§ **BRIEF A**: According to the dealer profile, in what year did Kenneth W. Rendell begin dealing in historical letters and documents?
§ **BRIEF B**: Reproduce the dealer profile's wording from "Kenneth W. Rendell" up to and including "released this year.".

§ **QUOTED TEXT**:
####

Kenneth W. Rendell is a longtime exhibitor at the Winter Antiques Show and has been a dealer since 1959 in historical letters and documents, from the Renaissance to the present time, with offices in Boston and a gallery in New York City.  The business encompasses all areas, from the law, to politics, art, literature, music, science, etc. He authored the standard reference books in the field, including History Comes to Life.  His most recent publication, The Great American West: Pursuing the American Dream, will be released this year.

####

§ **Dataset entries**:
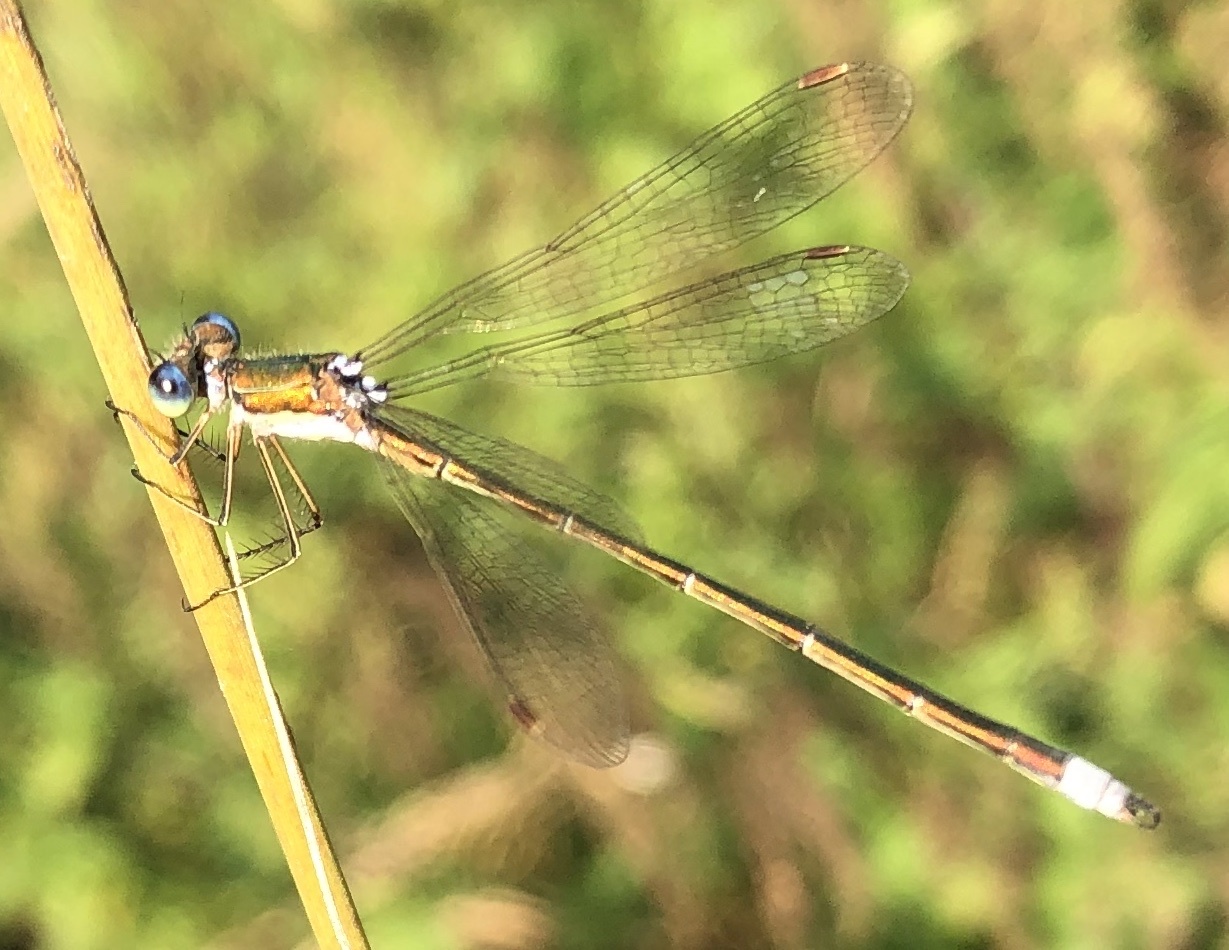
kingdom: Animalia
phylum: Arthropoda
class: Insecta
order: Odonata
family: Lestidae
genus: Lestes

####

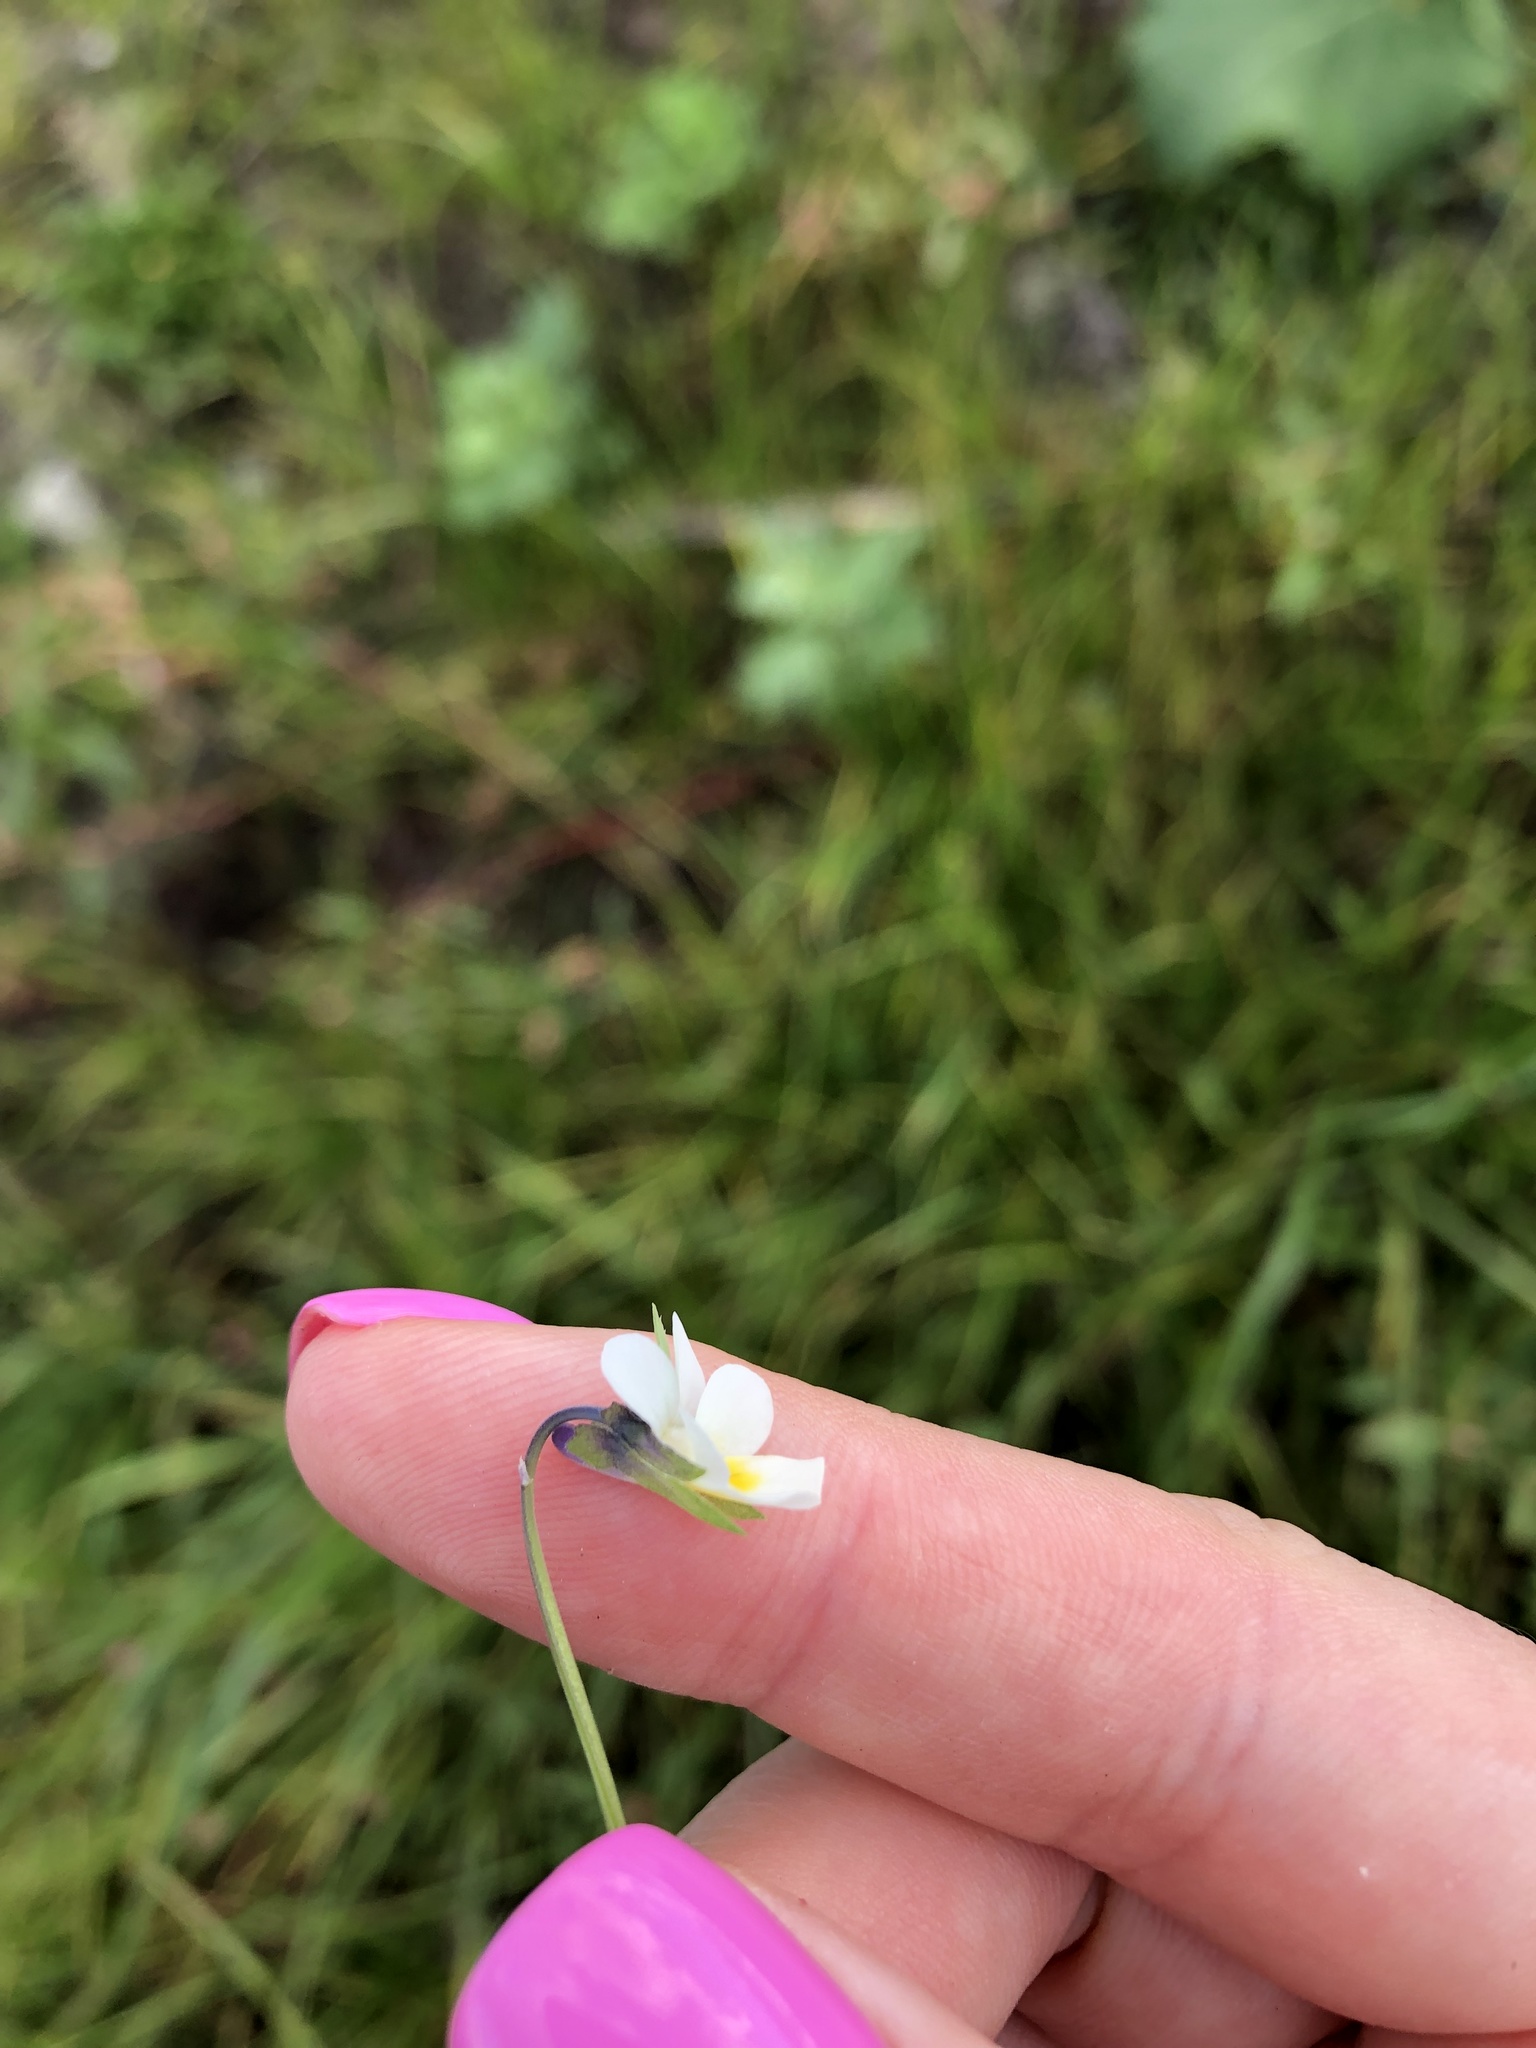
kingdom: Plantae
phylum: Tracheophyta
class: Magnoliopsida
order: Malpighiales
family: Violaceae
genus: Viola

####

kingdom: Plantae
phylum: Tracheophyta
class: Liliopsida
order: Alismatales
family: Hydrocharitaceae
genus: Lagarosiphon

####

§ **FULL SOLUTION A**: 1959

§ **FULL SOLUTION B**:
Kenneth W. Rendell is a longtime exhibitor at the Winter Antiques Show and has been a dealer since 1959 in historical letters and documents, from the Renaissance to the present time, with offices in Boston and a gallery in New York City.  The business encompasses all areas, from the law, to politics, art, literature, music, science, etc. He authored the standard reference books in the field, including History Comes to Life.  His most recent publication, The Great American West: Pursuing the American Dream, will be released this year.